# Thread: Is my set up for Optimization problem correct? very quick!

1. ## Is my set up for Optimization problem correct? very quick!

The problem is below:

Let x = the length of the edge of one cut out corner .

So the objective function is : V = x(10-2x)^2 + x^3

and there wouldn't be a constraint function other than that x >=0 and <= 5

Is this the correct function that i would take derivative and find critical points for?

2. ## Re: Is my set up for Optimization problem correct? very quick!

Originally Posted by lc99
The problem is below:

Let x = the length of the edge of one cut out corner .

So the objective function is : V = x(10-2x)^2 + x^3

and there wouldn't be a constraint function other than that x >=0 and <= 5

Is this the correct function that i would take derivative and find critical points for?
yes, however the constraint is $0 < x < 5$ ... no equality at the endpoints

3. ## Re: Is my set up for Optimization problem correct? very quick!

Sometimes I'm confused cause my professor includes the endpoints so that we could apply the extreme value theory. Cause if we know that end points are 0, the must critical points

4. ## Re: Is my set up for Optimization problem correct? very quick!

on 2nd thought, the usable domain for x would be $0 < x \le 5$

$x = 0$ ... no boxes, therefore zero volume

$x = 5 \implies V = 125$

5. ## Re: Is my set up for Optimization problem correct? very quick!

Wait, how can x be just 5? if it was justs 5, then we dont cut anything??

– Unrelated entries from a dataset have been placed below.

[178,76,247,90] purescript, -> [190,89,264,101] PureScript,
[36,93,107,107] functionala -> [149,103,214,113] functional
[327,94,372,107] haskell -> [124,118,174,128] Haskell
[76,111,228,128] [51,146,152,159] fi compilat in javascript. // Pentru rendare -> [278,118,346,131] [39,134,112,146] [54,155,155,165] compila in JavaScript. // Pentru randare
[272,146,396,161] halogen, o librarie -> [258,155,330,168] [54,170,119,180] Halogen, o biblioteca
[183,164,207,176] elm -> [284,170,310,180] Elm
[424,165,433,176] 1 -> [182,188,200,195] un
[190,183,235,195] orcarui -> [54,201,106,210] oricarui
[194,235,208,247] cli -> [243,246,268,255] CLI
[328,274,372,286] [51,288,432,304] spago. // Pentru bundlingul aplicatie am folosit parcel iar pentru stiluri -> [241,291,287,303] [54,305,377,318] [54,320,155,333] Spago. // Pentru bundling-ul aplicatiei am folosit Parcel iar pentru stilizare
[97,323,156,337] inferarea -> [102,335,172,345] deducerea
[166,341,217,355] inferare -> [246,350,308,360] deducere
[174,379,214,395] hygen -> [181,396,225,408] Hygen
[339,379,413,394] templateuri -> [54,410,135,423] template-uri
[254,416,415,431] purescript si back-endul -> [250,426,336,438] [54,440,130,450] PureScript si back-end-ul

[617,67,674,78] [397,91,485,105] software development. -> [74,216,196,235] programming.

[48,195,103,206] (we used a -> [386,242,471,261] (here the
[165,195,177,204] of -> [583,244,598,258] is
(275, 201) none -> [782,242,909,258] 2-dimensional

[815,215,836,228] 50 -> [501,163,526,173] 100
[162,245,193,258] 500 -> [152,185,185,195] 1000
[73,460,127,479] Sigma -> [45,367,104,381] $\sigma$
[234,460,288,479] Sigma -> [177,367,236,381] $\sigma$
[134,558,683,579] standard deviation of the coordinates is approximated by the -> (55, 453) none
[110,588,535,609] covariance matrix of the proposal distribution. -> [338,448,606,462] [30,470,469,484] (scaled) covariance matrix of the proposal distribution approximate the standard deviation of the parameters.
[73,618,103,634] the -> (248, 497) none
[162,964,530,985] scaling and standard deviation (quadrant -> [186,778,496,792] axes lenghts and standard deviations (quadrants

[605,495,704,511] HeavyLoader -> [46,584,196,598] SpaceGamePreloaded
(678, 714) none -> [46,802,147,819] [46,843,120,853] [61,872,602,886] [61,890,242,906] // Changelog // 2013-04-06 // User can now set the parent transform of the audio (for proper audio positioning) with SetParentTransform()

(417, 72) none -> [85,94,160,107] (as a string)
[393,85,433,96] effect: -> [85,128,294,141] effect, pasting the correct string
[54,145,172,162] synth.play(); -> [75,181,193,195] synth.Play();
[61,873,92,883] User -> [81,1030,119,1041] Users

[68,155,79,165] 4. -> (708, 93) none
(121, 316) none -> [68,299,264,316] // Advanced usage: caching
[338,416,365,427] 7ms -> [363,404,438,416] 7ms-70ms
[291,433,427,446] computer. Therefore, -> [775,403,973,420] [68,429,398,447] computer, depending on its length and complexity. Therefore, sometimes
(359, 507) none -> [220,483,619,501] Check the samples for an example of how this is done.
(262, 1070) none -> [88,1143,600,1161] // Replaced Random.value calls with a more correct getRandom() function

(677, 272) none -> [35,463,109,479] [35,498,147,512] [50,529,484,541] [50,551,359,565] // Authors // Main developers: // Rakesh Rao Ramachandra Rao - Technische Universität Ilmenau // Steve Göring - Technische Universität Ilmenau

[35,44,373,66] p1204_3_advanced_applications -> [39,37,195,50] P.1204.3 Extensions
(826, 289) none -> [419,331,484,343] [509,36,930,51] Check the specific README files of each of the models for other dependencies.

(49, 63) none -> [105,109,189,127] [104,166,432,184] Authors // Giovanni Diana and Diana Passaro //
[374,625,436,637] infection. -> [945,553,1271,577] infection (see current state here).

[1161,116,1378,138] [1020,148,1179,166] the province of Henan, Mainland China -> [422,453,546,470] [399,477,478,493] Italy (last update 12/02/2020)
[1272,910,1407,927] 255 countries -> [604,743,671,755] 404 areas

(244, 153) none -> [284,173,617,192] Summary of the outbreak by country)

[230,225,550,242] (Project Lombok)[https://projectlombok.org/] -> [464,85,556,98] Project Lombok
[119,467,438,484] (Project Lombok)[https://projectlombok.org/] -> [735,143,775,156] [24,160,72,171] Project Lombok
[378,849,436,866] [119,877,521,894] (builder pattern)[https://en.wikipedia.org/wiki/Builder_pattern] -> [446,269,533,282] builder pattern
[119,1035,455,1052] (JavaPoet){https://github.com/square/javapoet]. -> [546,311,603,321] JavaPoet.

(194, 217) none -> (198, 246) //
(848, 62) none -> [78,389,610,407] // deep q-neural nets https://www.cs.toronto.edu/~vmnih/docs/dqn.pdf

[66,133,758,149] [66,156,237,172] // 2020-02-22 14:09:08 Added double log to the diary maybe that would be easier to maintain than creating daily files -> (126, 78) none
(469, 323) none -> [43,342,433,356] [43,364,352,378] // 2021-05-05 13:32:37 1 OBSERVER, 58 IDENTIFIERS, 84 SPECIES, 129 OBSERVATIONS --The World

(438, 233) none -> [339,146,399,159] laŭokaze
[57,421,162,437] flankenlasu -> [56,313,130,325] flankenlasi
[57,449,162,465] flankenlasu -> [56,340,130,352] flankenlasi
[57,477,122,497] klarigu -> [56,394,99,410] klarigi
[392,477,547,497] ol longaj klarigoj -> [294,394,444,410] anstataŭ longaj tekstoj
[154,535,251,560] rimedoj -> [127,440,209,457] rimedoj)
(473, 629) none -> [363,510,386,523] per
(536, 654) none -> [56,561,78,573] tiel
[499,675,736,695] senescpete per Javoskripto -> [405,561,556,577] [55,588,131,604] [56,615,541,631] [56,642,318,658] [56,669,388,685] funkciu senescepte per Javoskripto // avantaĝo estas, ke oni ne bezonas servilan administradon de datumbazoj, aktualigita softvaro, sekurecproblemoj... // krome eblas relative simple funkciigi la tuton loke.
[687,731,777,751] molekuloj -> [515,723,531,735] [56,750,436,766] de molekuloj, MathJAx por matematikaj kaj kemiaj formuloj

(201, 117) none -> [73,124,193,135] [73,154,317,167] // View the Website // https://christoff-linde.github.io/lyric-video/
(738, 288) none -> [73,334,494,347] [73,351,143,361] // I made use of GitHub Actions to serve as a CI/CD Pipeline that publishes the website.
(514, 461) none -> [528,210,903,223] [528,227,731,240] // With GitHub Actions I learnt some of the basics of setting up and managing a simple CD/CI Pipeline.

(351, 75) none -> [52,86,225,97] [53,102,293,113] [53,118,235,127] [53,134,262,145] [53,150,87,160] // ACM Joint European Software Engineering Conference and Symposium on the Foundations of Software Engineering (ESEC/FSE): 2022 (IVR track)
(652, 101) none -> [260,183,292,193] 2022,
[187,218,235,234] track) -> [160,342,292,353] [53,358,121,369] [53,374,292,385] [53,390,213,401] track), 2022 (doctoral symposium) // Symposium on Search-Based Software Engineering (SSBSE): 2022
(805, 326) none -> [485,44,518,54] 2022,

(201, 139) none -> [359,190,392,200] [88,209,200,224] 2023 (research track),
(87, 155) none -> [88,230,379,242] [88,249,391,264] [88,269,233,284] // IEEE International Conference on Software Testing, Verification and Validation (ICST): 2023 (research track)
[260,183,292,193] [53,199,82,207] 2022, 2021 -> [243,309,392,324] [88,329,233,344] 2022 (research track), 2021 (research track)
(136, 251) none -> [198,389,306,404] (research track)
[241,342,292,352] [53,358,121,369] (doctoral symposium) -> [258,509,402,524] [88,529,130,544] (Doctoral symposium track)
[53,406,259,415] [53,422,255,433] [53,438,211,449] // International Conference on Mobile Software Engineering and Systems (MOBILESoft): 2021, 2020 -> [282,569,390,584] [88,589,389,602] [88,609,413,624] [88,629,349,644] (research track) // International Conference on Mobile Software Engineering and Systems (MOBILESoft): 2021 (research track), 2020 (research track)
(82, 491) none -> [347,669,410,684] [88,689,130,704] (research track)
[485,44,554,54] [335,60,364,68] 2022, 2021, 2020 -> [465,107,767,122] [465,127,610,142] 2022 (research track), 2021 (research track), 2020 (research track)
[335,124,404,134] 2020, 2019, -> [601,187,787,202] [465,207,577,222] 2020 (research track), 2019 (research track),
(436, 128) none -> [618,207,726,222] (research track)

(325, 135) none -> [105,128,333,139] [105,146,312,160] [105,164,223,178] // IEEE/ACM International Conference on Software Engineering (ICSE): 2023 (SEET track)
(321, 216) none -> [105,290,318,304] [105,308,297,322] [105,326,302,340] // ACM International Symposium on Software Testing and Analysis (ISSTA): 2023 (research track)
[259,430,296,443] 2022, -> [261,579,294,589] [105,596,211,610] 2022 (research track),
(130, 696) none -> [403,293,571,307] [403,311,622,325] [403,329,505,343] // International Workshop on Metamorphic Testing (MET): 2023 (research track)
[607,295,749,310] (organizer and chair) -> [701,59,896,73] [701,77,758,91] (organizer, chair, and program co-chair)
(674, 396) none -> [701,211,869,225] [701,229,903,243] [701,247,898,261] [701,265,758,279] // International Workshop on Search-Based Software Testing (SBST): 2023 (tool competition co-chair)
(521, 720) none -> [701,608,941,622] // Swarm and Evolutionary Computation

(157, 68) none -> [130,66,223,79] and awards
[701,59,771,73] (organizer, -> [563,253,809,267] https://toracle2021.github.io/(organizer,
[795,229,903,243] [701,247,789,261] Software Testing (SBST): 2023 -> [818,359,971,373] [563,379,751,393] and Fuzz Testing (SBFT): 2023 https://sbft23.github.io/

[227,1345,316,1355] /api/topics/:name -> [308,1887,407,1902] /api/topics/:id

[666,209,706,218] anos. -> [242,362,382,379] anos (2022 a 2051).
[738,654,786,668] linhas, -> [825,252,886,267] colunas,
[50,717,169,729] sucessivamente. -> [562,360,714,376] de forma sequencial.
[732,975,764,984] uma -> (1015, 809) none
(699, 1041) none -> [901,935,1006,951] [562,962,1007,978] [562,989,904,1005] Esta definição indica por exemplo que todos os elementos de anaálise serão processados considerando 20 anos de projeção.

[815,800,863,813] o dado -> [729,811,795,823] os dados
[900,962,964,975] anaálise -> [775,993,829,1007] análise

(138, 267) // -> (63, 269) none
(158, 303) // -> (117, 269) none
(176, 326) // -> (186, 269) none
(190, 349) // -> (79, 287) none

I'm not sure if my answer is correct if i do it like that...

What i did was:

V = x(10-2x^^2 + x^3
= 5x^3 - 40x^2 +100x

V' = 5(3x-10)(x-20 =0

x = 10/3 , 2

end points are x = 0 , x=5

when x = 0, V = 0
when x =2, V =80
when x=10/3 , V= 2000/27
when x = 5, V = 125

The maximum volume is when x =5 , but doesn't x = 5 mean that there were no squares cut, therefore, you cant really form a paper clip fold with top and bottom not closed? Doesn't the problem ask that there should be both items involved? or not?

6. ## Re: Is my set up for Optimization problem correct? very quick!

Originally Posted by lc99
Wait, how can x be just 5? if it was justs 5, then we dont cut anything??
yes you do ... four 5x5 pieces to make the paper clip "box"